Она побежала за этими, с сачками и баграми… Ее никто не задержал: то ли не до того им в такую минуту было, то ли за свою или новенькую в панике приняли, не разобрали. Навстречу с визгом неслась обезьянка – молоденький шимпанзе, собственно говоря, ребенок. Ручной, заласканный… Почему он выбрал именно ее?! Она так хотела ребенка. Он так хотел спастись. Кто бы его еще спас?.. Все только шарахнулись от него врассыпную, как от зачумленного или прокаженного, потому что знали, в чем дело. Дика не знала. Да если бы и знала… Разве бы она отскочила в сторону от того, что, такой малыш, с таким визгом и ужасом, несся именно к ней навстречу – за помощью, за спасением!.. В последний момент он подпрыгнул, шимпанзенок, и – полетел, как ядро, совершив рекордный прыжок навстречу Дике, а она не видела, как вослед ему, вытянувшись в невидимую серую нитку, летела, тоже по воздуху… Дика, как вратарь, приняла этот живой мяч. Обезьянка, всхлипывая и подвывая, обвила ее шею, прижалась к ней, неправдоподобно дрожа… А серая, невидимая – не долетела и шлепнулась к ее ногам с каким-то серым, голым звуком… и – обвилась. А обезьянка все плакала, все прижималась, все целовала Дику. И это была последняя ласка на этой Земле.
…Ваноски смолк. По лицу его катились слезы. Именно катились – я никогда еще такого не видел. Ровно и сплошь. Он их не утирал.
Не знаю, отчего я на него так злился? Я хотел ему даже сказать, что уже читал это, причем у него же. Хотел, но все-таки не мог.

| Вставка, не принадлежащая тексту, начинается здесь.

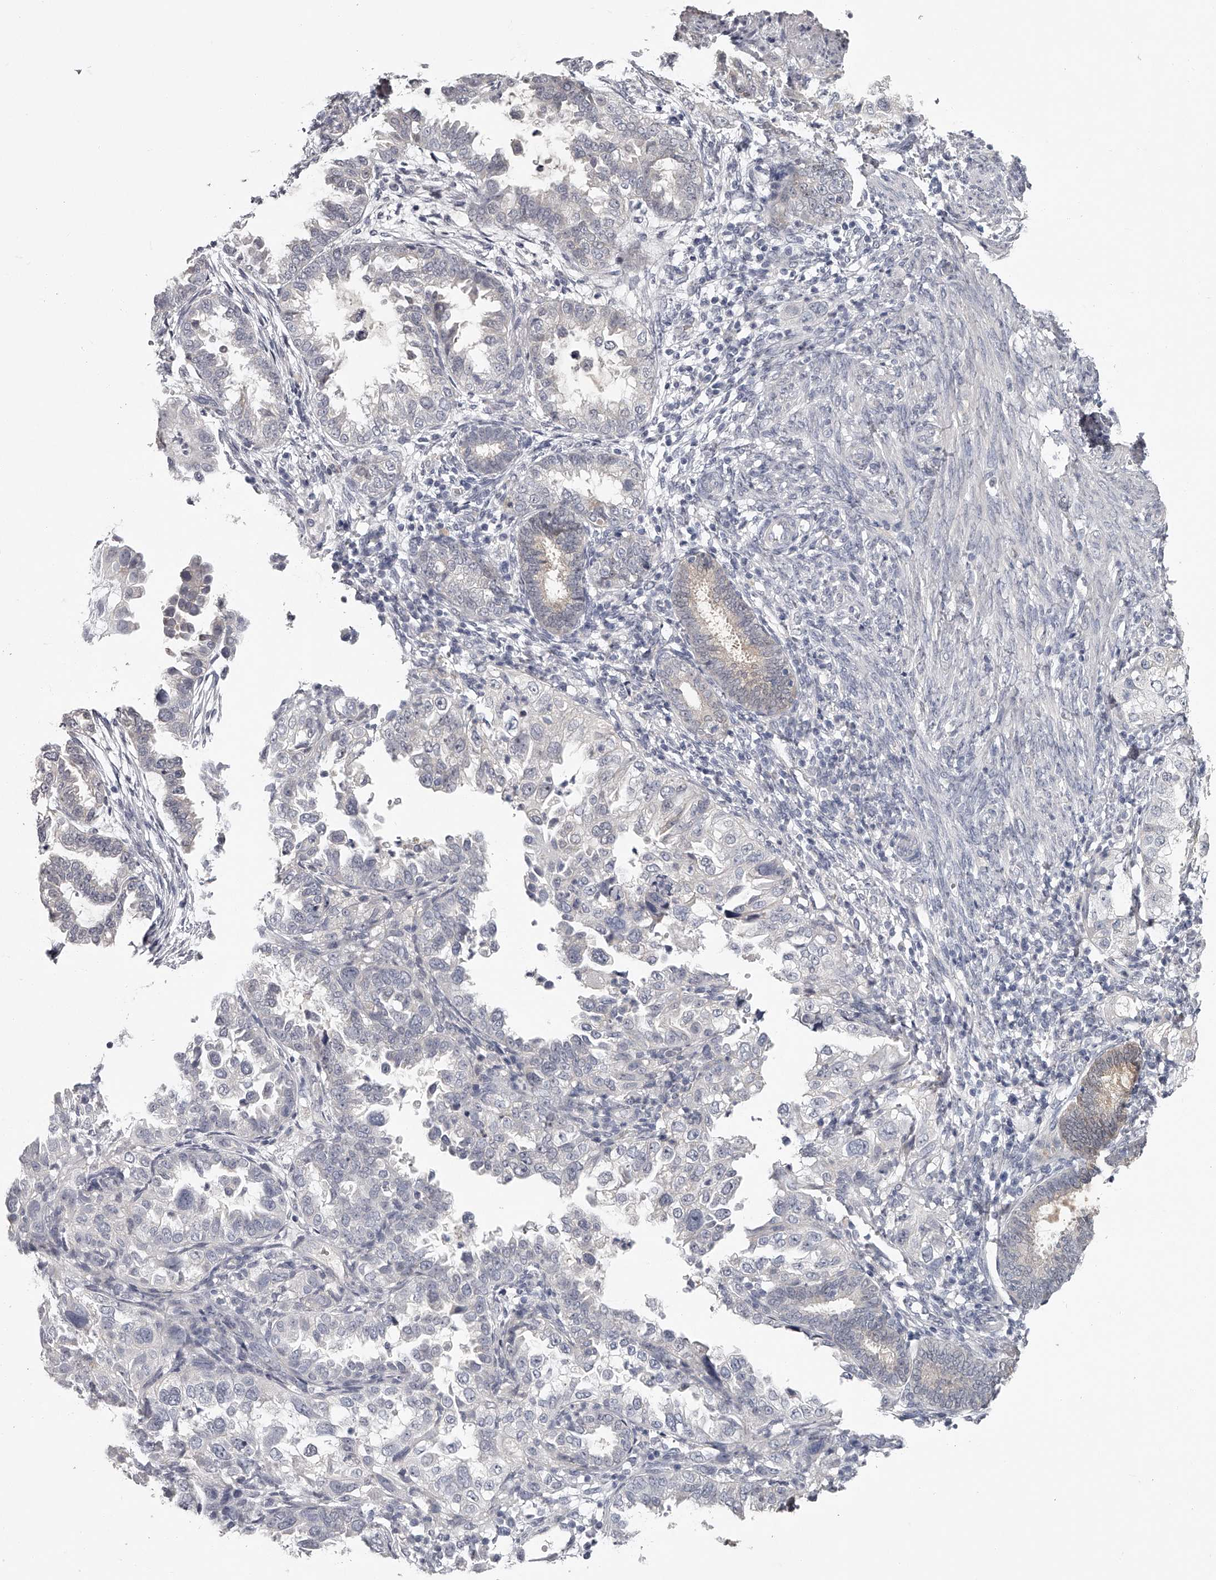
{"staining": {"intensity": "negative", "quantity": "none", "location": "none"}, "tissue": "endometrial cancer", "cell_type": "Tumor cells", "image_type": "cancer", "snomed": [{"axis": "morphology", "description": "Adenocarcinoma, NOS"}, {"axis": "topography", "description": "Endometrium"}], "caption": "Immunohistochemistry (IHC) of human endometrial cancer exhibits no expression in tumor cells. (DAB (3,3'-diaminobenzidine) IHC visualized using brightfield microscopy, high magnification).", "gene": "GGCT", "patient": {"sex": "female", "age": 85}}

– Вот вы мне уже и не верите… – вздохнул Ваноски. – А мне все равно. Мне бы уж поскорее. Она меня там ждет. Подзадержался я. Ну ничего. Здесь она ждала меня дольше. Вам хотелось бы знать, как на самом деле? А я не помню, что я написал, а что прожил. Да я и не понимал никогда, почему это отдельно. Я думаю, что все именно так и было, потому что я на этот раз только рассказывал, как помню, ничего не сочинял. Может быть, вы правы и я – писатель… Несчастное существо! Все думают, что самое трудное – выдумать, что писать… Нет, самое трудное – выдумать того, кто пишет. Все, кого мы читаем и чтим, сумели выдумать из себя того, кто писал за них. А кто тогда они сами, помимо того, кто пишет? Страшно представить себе это одиночество. Счастливы только другие люди: они трудятся, любят, рожают, умирают. Эти и умереть не могут. Они на это неспособны. Они, как актеры, только играют всю жизнь одну роль – самих себя. Для других. Их жизнь им не принадлежит. Это рабы людей, рабы любящих их. Они не умеют любить, как монахи не умеют верить. Если любить и верить, то зачем писать или молиться? Обнимешь живую женщину – а это образ, потянешься к Богу – а это слова, припадешь к земле – а это родина. И земля выпихнет тебя из себя, великого, наружу, как памятник, как мощи, чтобы не в земле, а на родине ты торчал, так и не погребенный… Я всегда мечтал только об одном: бросить писать, начать жить. О, я уже мог! и тогда бы я больше ни строчки не написал. С великим удовольствием, к превеликому счастью. Я уже почти любил! – судьба отняла. Мы уже шли из-под венца, когда она наступила на эту невидимую, серую… а шел дождь, и мы бежали, взявшись за руки, смеясь, от мэрии к автомобилю… она запнулась о подол своего подвенечного, потеряла туфлю… и прямо голой пяткой на голый провод!.. Был! у меня все время был выход – любить. Я мог победить этого, с портфелем и фотографией, как в сказке: только любовью. Да прогони я его сразу или не придай значения этой подделке… ведь это же была подделка! А я подделал под нее жизнь свою!.. Да кабы только свою… Да будь я подлец, брось Дику, а хоть француженку, хоть голландку, зато полюби… так нет же – никого! А ведь парикмахершу уж точно полюбить было можно… Но я ведь ОДНУ любил, эту бумажную Елену. Мне и сон такой был.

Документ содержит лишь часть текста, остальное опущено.